[[ ENTRIES PROVIDED, beginning ]]
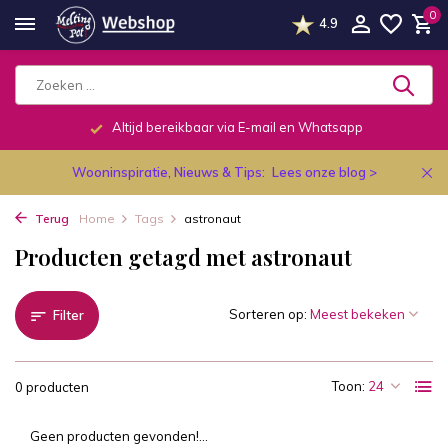
0
4.9
Altijd bereikbaar via E-mail en Whatsapp
Wooninspiratie, Nieuws & Tips:
Lees onze blog >
Terug
Home
Tags
astronaut
Producten getagd met astronaut
Sorteren op:
Filter
Toon:
0 producten
Geen producten gevonden!...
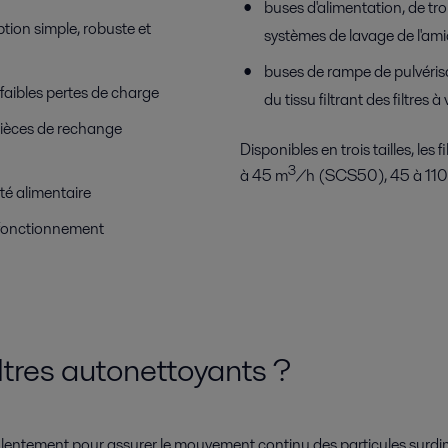
buses d'alimentation, de tr
tion simple, robuste et
systèmes de lavage de l'am
buses de rampe de pulvéris
aibles pertes de charge
du tissu filtrant des filtres
 pièces de rechange
Disponibles en trois tailles, les
3
à 45 m
/h (SCS50), 45 à 11
ité alimentaire
 fonctionnement
ltres autonettoyants ?
nt lentement pour assurer le mouvement continu des particules surd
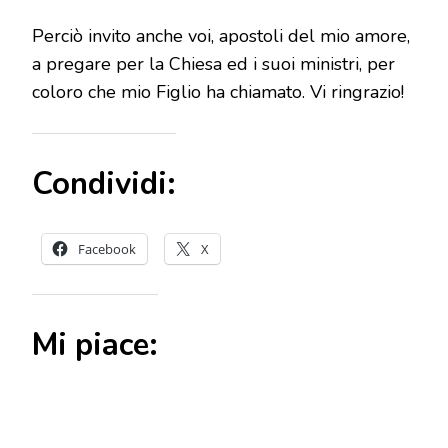
Perciò invito anche voi, apostoli del mio amore,
a pregare per la Chiesa ed i suoi ministri, per
coloro che mio Figlio ha chiamato. Vi ringrazio!
Condividi:
Facebook
X
Mi piace:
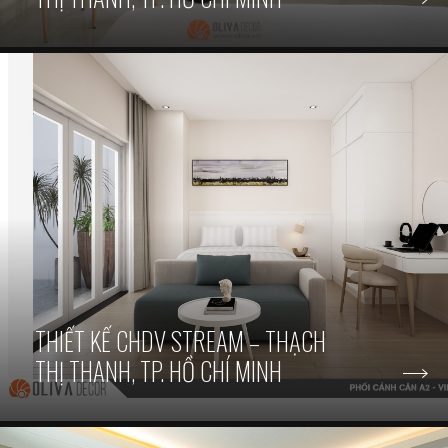
THIẾT KẾ CHDV STREAM – THẠCH
THỊ THANH, TP. HỒ CHÍ MINH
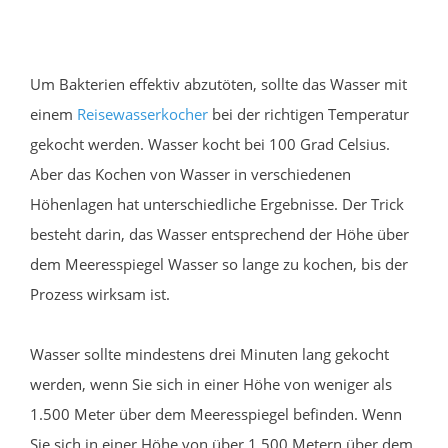
Um Bakterien effektiv abzutöten, sollte das Wasser mit
einem
Reisewasserkocher
bei der richtigen Temperatur
gekocht werden. Wasser kocht bei 100 Grad Celsius.
Aber das Kochen von Wasser in verschiedenen
Höhenlagen hat unterschiedliche Ergebnisse. Der Trick
besteht darin, das Wasser entsprechend der Höhe über
dem Meeresspiegel Wasser so lange zu kochen, bis der
Prozess wirksam ist.
Wasser sollte mindestens drei Minuten lang gekocht
werden, wenn Sie sich in einer Höhe von weniger als
1.500 Meter über dem Meeresspiegel befinden. Wenn
Sie sich in einer Höhe von über 1.500 Metern über dem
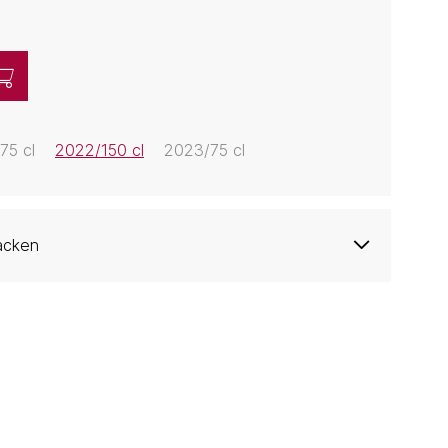
75 cl
2022/150 cl
2023/75 cl
acken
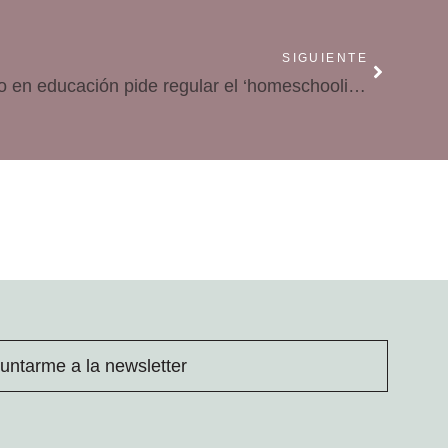
SIGUIENTE
El máximo órgano consultivo en educación pide regular el ‘homeschooling’
untarme a la newsletter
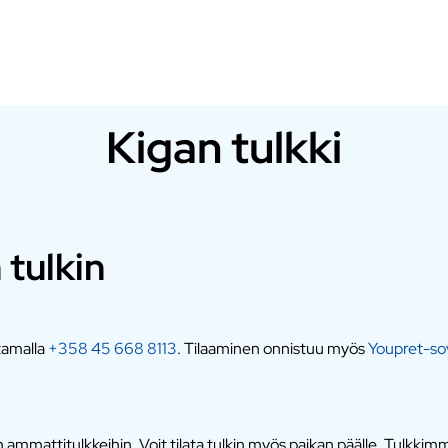
Kigan tulkki
 tulkin
ttamalla
+358 45 668 8113
. Tilaaminen onnistuu myös
Youpret-sov
mmattitulkkeihin. Voit tilata tulkin myös paikan päälle. Tulkkimme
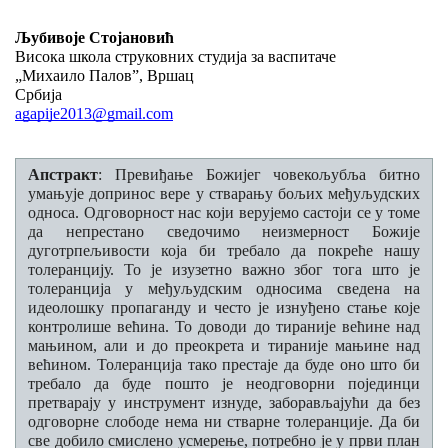
Љубивоје Стојановић
КОНТАКТ
Висока школа струковних студија за васпитаче
„Михаило Палов”, Вршац
Језик
Србија
agapije2013@gmail.com
English
Српски
Апстракт
: Превиђање Божијег човекољубља битно
умањује допринос вере у стварању бољих међуљудских
односа. Одговорност нас који верујемо састоји се у томе
да непрестано сведочимо неизмерност Божије
дуготрпељивости која би требало да покреће нашу
толеранцију. То је изузетно важно због тога што је
толеранција у међуљудским односима сведена на
идеолошку пропаганду и често је изнуђено стање које
контролише већина. То доводи до тираније већине над
мањином, али и до преокрета и тираније мањине над
већином. Толеранција тако престаје да буде оно што би
требало да буде пошто је неодговорни појединци
претварају у инструмент изнуде, заборављајући да без
одговорне слободе нема ни стварне толеранције. Да би
све добило смислено усмерење, потребно је у први план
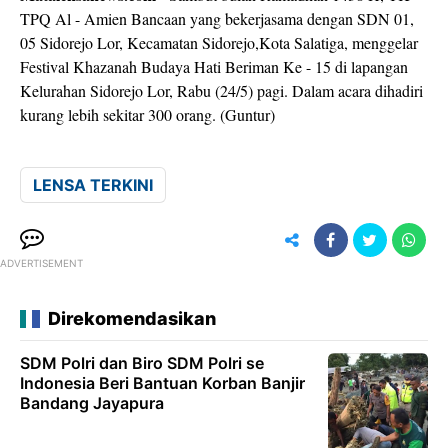
TPQ Al - Amien Bancaan yang bekerjasama dengan SDN 01,
05 Sidorejo Lor, Kecamatan Sidorejo,Kota Salatiga, menggelar
Festival Khazanah Budaya Hati Beriman Ke - 15 di lapangan
Kelurahan Sidorejo Lor, Rabu (24/5) pagi. Dalam acara dihadiri
kurang lebih sekitar 300 orang. (Guntur)
LENSA TERKINI
ADVERTISEMENT
Direkomendasikan
SDM Polri dan Biro SDM Polri se
Indonesia Beri Bantuan Korban Banjir
Bandang Jayapura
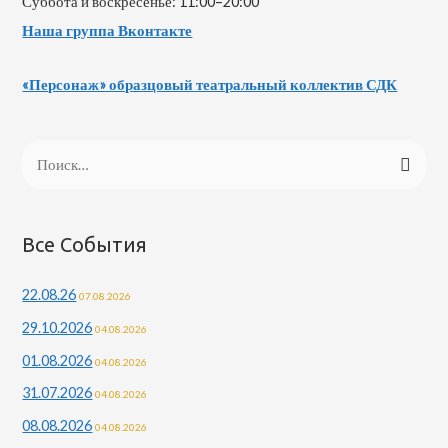
Суббота и воскресенье: 11:00–20:00
Наша группа Вконтакте
«Персонаж» образцовый театральный коллектив СДК
Все События
22.08.26
07.08.2026
29.10.2026
04.08.2026
01.08.2026
04.08.2026
31.07.2026
04.08.2026
08.08.2026
04.08.2026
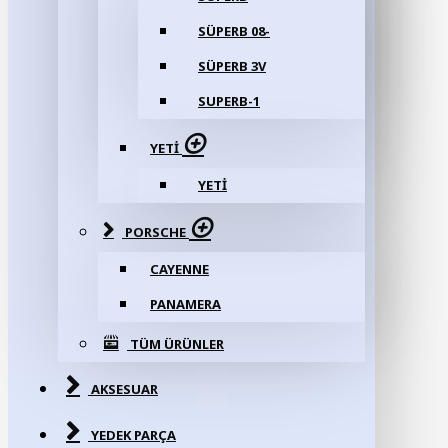
SÜPERB 08-
SÜPERB 3V
SUPERB-1
YETI
YETI
PORSCHE
CAYENNE
PANAMERA
TÜM ÜRÜNLER
AKSESUAR
YEDEK PARÇA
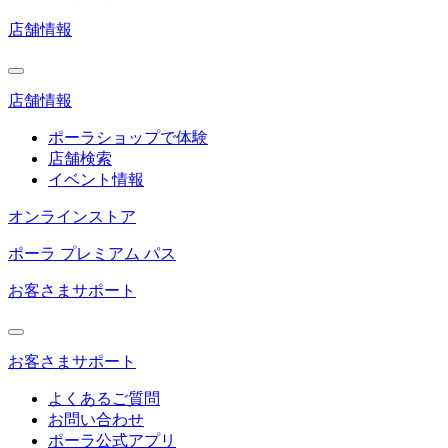
店舗情報
店舗情報
ポーラショップで体験
店舗検索
イベント情報
オンラインストア
ポーラ プレミアム パス
お客さまサポート
お客さまサポート
よくあるご質問
お問い合わせ
ポーラ公式アプリ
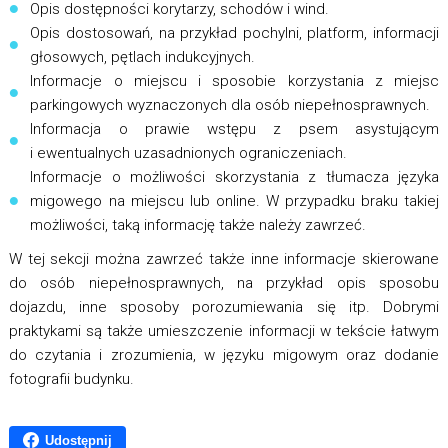
Opis dostępności korytarzy, schodów i wind.
Opis dostosowań, na przykład pochylni, platform, informacji
głosowych, pętlach indukcyjnych.
Informacje o miejscu i sposobie korzystania z miejsc
parkingowych wyznaczonych dla osób niepełnosprawnych.
Informacja o prawie wstępu z psem asystującym
i ewentualnych uzasadnionych ograniczeniach.
Informacje o możliwości skorzystania z tłumacza języka
migowego na miejscu lub online. W przypadku braku takiej
możliwości, taką informację także należy zawrzeć.
W tej sekcji można zawrzeć także inne informacje skierowane
do osób niepełnosprawnych, na przykład opis sposobu
dojazdu, inne sposoby porozumiewania się itp. Dobrymi
praktykami są także umieszczenie informacji w tekście łatwym
do czytania i zrozumienia, w języku migowym oraz dodanie
fotografii budynku.
Udostępnij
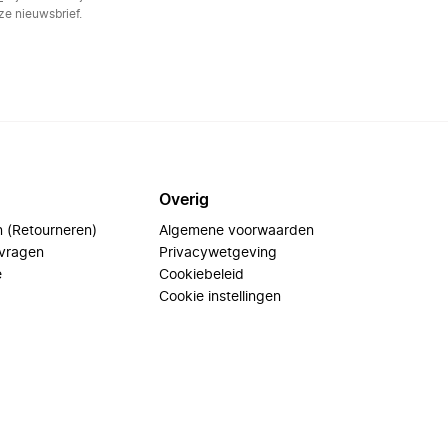
e nieuwsbrief.
Overig
n (Retourneren)
Algemene voorwaarden
 vragen
Privacywetgeving
e
Cookiebeleid
Cookie instellingen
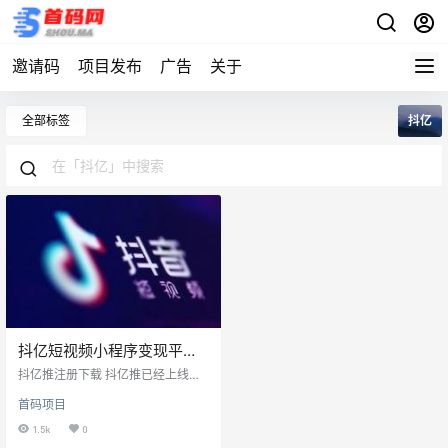
邀请码
项目发布
广告
关于
全部标签
抖亿
抖亿短视频小程序变现平
台，首码对接！
抖亿推注册下载 抖亿推已经上线，
Q哥王牌团队首码对接，欢迎全网团
首码项目
队长大咖！ 咨询微信：860056696
（加好友请备注：抖亿）
1.5k
0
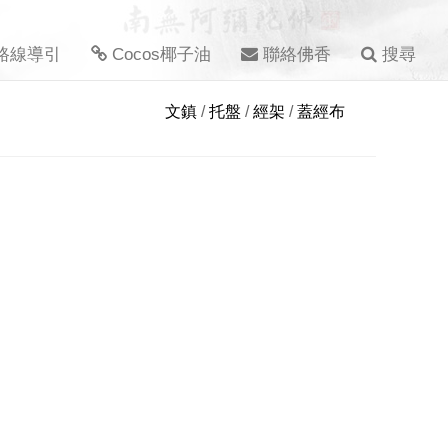
路線導引
Cocos椰子油
聯絡佛香
搜尋
文鎮
/
托盤
/
經架
/
蓋經布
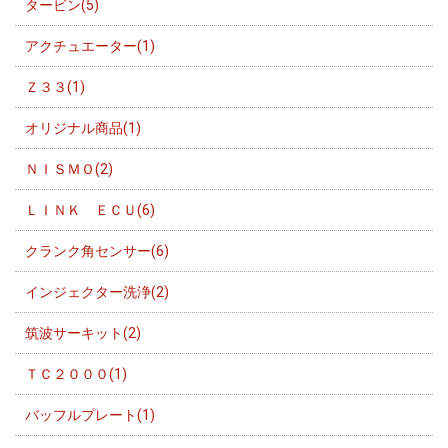
タービン(5)
アクチュエーター(1)
Ｚ３３(1)
オリジナル商品(1)
ＮＩＳＭＯ(2)
ＬＩＮＫ ＥＣＵ(6)
クランク角センサー(6)
インジェクター洗浄(2)
筑波サーキット(2)
ＴＣ２０００(1)
バッフルプレート(1)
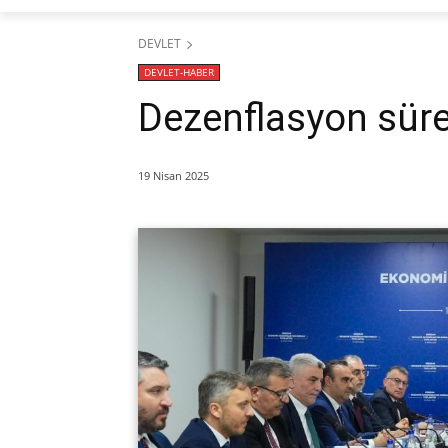
DEVLET
DEVLET-HABER
Dezenflasyon sür
19 Nisan 2025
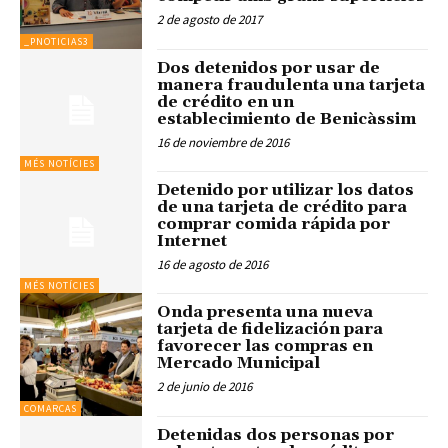
2 de agosto de 2017
_PNOTICIAS3
Dos detenidos por usar de
manera fraudulenta una tarjeta
de crédito en un
establecimiento de Benicàssim
16 de noviembre de 2016
MÉS NOTÍCIES
Detenido por utilizar los datos
de una tarjeta de crédito para
comprar comida rápida por
Internet
16 de agosto de 2016
MÉS NOTÍCIES
Onda presenta una nueva
tarjeta de fidelización para
favorecer las compras en
Mercado Municipal
2 de junio de 2016
COMARCAS
Detenidas dos personas por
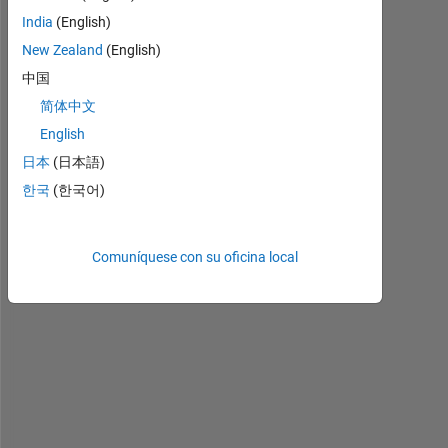
a
India
(English)
v
e 
New Zealand
(English)
a 
中国
u
简体中文
i
p
English
a
日本
(日本語)
n
한국
(한국어)
e
l 
c
o
Comuníquese con su oficina local
n
t
a
i
n
i
n
g 
m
[[ ENTRIES PROVIDED, end ]]
_PROMPT:_
The lines from the start of the data through the line that contains "дуготрпељивости која би" are to be returned exactly, please, with both ends included and every picture left out.

_RESULT OF THE TASK:_
0
4.9
Altijd bereikbaar via E-mail en Whatsapp
Wooninspiratie, Nieuws & Tips:
Lees onze blog >
Terug
Home
Tags
astronaut
Producten getagd met astronaut
Sorteren op:
Filter
Toon:
0 producten
Geen producten gevonden!...
buses d'alimentation, de tr
tion simple, robuste et
systèmes de lavage de l'am
buses de rampe de pulvéris
aibles pertes de charge
du tissu filtrant des filtres
 pièces de rechange
Disponibles en trois tailles, les
3
à 45 m
/h (SCS50), 45 à 11
ité alimentaire
 fonctionnement
ltres autonettoyants ?
nt lentement pour assurer le mouvement continu des particules surd
Perciò invito anche voi, apostoli del mio amore,
a pregare per la Chiesa ed i suoi ministri, per
coloro che mio Figlio ha chiamato. Vi ringrazio!
Condividi:
Facebook
X
Mi piace:
THIẾT KẾ CHDV STREAM – THẠCH
THỊ THANH, TP. HỒ CHÍ MINH
Um Bakterien effektiv abzutöten, sollte das Wasser mit
einem
Reisewasserkocher
bei der richtigen Temperatur
gekocht werden. Wasser kocht bei 100 Grad Celsius.
Aber das Kochen von Wasser in verschiedenen
Höhenlagen hat unterschiedliche Ergebnisse. Der Trick
besteht darin, das Wasser entsprechend der Höhe über
dem Meeresspiegel Wasser so lange zu kochen, bis der
Prozess wirksam ist.
Wasser sollte mindestens drei Minuten lang gekocht
werden, wenn Sie sich in einer Höhe von weniger als
1.500 Meter über dem Meeresspiegel befinden. Wenn
Sie sich in einer Höhe von über 1.500 Metern über dem
75 cl
2022/150 cl
2023/75 cl
acken
SIGUIENTE
El máximo órgano consultivo en educación pide regular el ‘homeschooling’
untarme a la newsletter
Kigan tulkki
 tulkin
ttamalla
+358 45 668 8113
. Tilaaminen onnistuu myös
Youpret-sov
mmattitulkkeihin. Voit tilata tulkin myös paikan päälle. Tulkkimme
Љубивоје Стојановић
КОНТАКТ
Висока школа струковних студија за васпитаче
„Михаило Палов”, Вршац
Језик
Србија
agapije2013@gmail.com
English
Српски
Апстракт
: Превиђање Божијег човекољубља битно
умањује допринос вере у стварању бољих међуљудских
односа. Одговорност нас који верујемо састоји се у томе
да непрестано сведочимо неизмерност Божије
дуготрпељивости која би требало да покреће нашу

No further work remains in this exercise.